**** Supplied material ****
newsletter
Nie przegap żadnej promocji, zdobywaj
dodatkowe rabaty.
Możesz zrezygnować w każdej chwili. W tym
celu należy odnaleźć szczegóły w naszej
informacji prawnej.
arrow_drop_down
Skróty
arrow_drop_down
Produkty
****
**** Supplied material ****
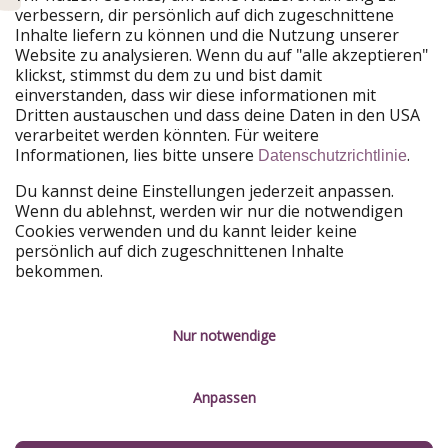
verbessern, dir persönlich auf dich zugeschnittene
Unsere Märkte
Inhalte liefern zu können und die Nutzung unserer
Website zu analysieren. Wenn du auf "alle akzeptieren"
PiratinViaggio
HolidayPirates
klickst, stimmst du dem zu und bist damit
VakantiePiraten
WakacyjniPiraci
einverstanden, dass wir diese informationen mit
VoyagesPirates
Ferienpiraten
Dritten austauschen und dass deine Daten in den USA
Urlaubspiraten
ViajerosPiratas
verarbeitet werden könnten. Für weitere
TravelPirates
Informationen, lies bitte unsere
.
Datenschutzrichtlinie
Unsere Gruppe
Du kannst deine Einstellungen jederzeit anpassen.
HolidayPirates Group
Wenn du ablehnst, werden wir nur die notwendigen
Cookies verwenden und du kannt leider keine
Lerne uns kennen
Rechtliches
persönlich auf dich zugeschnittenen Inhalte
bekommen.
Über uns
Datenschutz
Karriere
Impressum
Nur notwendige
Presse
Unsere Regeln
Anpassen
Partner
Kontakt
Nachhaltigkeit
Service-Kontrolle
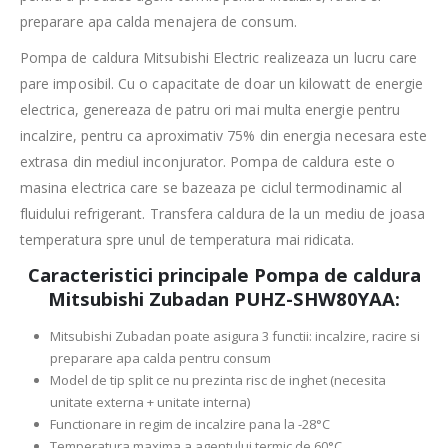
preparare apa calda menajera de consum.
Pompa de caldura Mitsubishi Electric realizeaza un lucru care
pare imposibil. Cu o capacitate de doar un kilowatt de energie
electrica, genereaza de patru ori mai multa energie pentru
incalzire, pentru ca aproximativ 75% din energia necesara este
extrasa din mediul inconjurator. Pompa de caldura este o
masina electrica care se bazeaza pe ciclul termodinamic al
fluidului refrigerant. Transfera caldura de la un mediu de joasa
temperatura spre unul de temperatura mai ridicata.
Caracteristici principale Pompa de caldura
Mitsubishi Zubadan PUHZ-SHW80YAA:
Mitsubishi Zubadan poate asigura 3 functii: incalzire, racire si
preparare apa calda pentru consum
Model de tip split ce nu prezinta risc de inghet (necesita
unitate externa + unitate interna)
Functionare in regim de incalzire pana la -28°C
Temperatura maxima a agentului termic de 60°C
****
**** Supplied material ****
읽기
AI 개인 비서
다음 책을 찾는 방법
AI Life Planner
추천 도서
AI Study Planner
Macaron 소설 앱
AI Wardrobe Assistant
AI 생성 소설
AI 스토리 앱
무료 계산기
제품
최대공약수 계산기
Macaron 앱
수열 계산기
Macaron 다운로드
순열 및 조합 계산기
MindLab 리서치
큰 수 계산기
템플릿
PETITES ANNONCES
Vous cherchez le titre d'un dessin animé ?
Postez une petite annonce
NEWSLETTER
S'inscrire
****
### [Job]
Copy out everything in the material from the line containing "preparare apa calda menajera de consum." down to the line containing "incalzire, pentru ca", keeping each line exactly as it appears.

### [Response]
preparare apa calda menajera de consum.
Pompa de caldura Mitsubishi Electric realizeaza un lucru care
pare imposibil. Cu o capacitate de doar un kilowatt de energie
electrica, genereaza de patru ori mai multa energie pentru
incalzire, pentru ca aproximativ 75% din energia necesara este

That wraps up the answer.